Wednesday, January 23, 2013

Re-Evaluating Luongo To The Leafs

Elite goaltending is tough to find.  Top-tier goalies are almost never traded and rarely, it seems, hit unrestricted free agency.  The only way to get an elite goaltender is to develop one, or to trade for Roberto Luongo at one of the 5-year intervals in which he seems to consistently find himself on the trade block.

With those assumptions in mind, I've been of the opinion that a trade for Roberto Luongo - particularly in light of the fact that he'd be dealt at a value that was far from commensurate to the value he provides a team - would be a good move for the Leafs.  The team is more than one piece away, but this is a piece we can add now and we may not get another chance like this.

Over at Pension Plan Puppets there was a great fanpost that measured what the impact of Luongo's contract would be to the Leafs as it pertains to the cap re-capture formula.  The post looks at what the cap penalty would be if he retired in each year of the deal and charts the results.  In a nutshell, the penalties aren't all that significant.

So if the penalties aren't significant, the cost of acquisition is discounted, and Luongo is still a very good goalie (which in my opinion, he is) then it makes sense to make the move. Strike while the iron is hot, as it were.

Also at PPP, Steve Burtch had a look at how goalies age in an effort to see how many years of Luongo we were buying.  His conclusion was that there was virtually no correlation between a goalie's age and performance which was certainly promising, on the face of it.  Building off of this post, Eric T at NHL Numbers pointed out an oversight in the original post, namely, that survivorship bias was at work.  The question shouldn't be whether your average 34-year old goalie is better than a given 28-year old but rather whether the same goalie was better at 28 than at 34.  The conclusion, unsurprisingly, is that goalies tend to get worse as they age.
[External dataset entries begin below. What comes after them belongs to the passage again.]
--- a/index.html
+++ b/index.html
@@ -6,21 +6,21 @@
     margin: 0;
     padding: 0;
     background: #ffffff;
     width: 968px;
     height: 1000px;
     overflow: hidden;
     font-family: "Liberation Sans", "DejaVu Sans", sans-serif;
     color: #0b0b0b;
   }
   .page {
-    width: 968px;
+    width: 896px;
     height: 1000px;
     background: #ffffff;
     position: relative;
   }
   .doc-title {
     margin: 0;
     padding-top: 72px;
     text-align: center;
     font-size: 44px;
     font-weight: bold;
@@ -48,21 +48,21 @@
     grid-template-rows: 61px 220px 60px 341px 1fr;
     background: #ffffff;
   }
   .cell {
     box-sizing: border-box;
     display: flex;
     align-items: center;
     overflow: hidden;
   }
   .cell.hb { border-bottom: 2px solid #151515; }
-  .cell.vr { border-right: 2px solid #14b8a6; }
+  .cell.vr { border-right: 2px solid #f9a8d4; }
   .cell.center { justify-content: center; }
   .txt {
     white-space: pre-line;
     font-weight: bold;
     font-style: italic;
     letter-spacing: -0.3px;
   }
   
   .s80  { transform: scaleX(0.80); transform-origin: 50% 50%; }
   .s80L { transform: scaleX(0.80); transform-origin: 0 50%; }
So if you're paying the price for Luongo, what are you buying?  I think we can safely say that you're getting at least two years of performance that would be worth both the cost of acquisition as it pertains to outgoing assets as well as the cap-related cost of his contract.  He's a good goalie today and the odds are that his play wont swan dive in the next year or two.

From there, it's tough to say what to expect from Luongo.  He's due a pretty hefty sum of money from whoever holds his contract so I think we can safely assume that he wont be retiring for the next 6 or 7 years minimum, irrespective of performance.  If his on-ice performance takes a serious tumble, you could be in for four years of a serious anchor contract, in addition to a cap recapture penalty that's more than nominal for a few years thereafter.
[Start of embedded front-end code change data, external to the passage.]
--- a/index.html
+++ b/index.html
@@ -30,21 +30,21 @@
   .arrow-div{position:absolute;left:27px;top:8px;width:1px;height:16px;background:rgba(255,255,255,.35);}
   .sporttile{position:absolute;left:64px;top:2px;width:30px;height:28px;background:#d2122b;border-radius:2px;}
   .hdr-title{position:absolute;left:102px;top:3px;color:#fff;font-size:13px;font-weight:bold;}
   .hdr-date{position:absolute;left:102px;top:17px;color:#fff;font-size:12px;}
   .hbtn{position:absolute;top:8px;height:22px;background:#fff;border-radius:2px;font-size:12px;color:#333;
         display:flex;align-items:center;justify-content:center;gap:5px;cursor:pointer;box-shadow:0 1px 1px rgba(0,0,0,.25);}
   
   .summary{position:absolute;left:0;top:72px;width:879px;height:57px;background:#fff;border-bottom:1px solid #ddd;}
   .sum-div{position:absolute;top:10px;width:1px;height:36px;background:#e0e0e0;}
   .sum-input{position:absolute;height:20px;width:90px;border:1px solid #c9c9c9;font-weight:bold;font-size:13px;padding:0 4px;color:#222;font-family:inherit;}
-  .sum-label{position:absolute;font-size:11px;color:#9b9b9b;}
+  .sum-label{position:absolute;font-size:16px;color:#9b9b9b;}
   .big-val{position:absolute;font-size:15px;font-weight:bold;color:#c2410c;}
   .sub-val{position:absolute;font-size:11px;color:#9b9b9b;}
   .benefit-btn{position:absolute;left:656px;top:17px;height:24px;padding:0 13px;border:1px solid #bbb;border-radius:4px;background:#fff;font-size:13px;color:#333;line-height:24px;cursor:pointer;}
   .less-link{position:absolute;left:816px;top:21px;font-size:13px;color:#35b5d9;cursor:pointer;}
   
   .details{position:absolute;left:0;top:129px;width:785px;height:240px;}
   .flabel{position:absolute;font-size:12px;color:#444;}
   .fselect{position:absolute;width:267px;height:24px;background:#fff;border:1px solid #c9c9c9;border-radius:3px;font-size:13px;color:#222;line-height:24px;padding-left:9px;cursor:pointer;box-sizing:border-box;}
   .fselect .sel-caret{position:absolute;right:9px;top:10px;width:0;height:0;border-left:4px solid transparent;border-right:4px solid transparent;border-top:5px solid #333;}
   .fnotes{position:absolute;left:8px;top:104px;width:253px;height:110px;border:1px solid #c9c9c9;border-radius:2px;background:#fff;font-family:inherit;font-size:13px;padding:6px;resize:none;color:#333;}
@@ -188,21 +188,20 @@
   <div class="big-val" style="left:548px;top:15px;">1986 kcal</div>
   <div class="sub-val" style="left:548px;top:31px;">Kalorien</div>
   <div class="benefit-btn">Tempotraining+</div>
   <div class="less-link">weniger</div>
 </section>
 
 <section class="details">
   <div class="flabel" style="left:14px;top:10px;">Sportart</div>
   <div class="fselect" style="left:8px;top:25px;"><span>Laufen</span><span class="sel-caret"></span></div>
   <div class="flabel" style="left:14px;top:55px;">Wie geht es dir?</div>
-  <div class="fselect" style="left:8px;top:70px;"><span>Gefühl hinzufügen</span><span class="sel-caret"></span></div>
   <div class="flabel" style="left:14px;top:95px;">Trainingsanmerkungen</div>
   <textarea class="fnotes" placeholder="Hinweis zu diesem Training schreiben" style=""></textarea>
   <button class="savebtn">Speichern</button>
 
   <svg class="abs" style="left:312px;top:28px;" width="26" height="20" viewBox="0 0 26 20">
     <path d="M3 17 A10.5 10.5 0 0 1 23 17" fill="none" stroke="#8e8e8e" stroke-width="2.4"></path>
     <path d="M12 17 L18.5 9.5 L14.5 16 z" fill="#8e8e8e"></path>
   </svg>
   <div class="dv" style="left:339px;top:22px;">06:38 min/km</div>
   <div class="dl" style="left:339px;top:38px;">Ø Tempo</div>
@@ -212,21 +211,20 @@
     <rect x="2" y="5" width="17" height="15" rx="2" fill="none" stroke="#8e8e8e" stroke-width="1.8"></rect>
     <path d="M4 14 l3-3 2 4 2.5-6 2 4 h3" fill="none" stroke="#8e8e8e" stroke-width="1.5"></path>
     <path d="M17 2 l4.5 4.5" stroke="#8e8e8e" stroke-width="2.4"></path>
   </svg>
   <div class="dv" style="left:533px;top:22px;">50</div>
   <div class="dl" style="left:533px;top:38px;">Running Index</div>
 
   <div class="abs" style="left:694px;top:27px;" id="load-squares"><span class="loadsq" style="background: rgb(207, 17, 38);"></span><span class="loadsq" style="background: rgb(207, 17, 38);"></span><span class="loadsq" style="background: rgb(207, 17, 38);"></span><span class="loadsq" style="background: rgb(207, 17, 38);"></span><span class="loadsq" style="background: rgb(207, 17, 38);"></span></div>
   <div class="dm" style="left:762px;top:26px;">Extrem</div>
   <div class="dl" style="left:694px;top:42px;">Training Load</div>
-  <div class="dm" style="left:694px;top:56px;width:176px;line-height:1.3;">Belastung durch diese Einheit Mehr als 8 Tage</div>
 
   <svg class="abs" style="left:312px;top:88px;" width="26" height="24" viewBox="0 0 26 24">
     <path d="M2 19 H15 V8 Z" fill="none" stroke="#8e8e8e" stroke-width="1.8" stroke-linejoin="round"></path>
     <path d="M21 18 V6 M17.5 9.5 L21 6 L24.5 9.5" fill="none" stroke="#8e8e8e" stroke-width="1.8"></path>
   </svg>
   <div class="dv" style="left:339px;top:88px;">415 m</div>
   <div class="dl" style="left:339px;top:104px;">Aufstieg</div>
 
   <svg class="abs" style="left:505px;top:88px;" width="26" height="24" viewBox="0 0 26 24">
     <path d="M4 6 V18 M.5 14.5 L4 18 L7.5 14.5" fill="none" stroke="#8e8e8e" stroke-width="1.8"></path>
What we're left to consider is where the Leafs are in their own success cycle and I don't think it's necessary to weave a thorough argument in this regard: They're not a good team.  Whether with Luongo or without him, this team is not among the top handful of teams in the Eastern Conference.  Could they be a good team while Luongo is still more or less worth his cap hit? Possible but not something I'd want to bet on - especially given that you know Luongo is going to be a liability on the back-end of that deal at some stage or another.

The one consideration that could plausibly tilt the mental calculus in favour of a Luongo deal would be whether having a top-tier goalie improves your chance at landing an elite UFA like Corey Perry.  When trying to attract free agents the two most important factors, generally speaking, are 1) dollars, and 2) the prospect of on-ice success.  There's no doubt that the Leafs will have the financial flexibility to throw a heavyweight offer at a top UFA this summer but without Luongo, it will be tough to sell 'prospect of on-ice success'.

What I'm left thinking is that acquiring Luongo isn't something that I'm interested in, no matter the trade cost.  If we were at a different point in the success cycle then I'm probably willing to absorb the back-end cost on Luongo's contract but that just isn't where we are.  My inclination is to roll Scrivens and Reimer this year and figure out what we've got.  If the answer is 'nothing' then it's a good draft and I can take solace in that.  If the answer is 'something' then maybe we've saved ourselves some flexibility a handful of years down the line.

If there's one thing that Leafs fans have been trained to loathe since the last lockout it's uncertainty in goal, but another year of it might just be worth the clarity on the other side.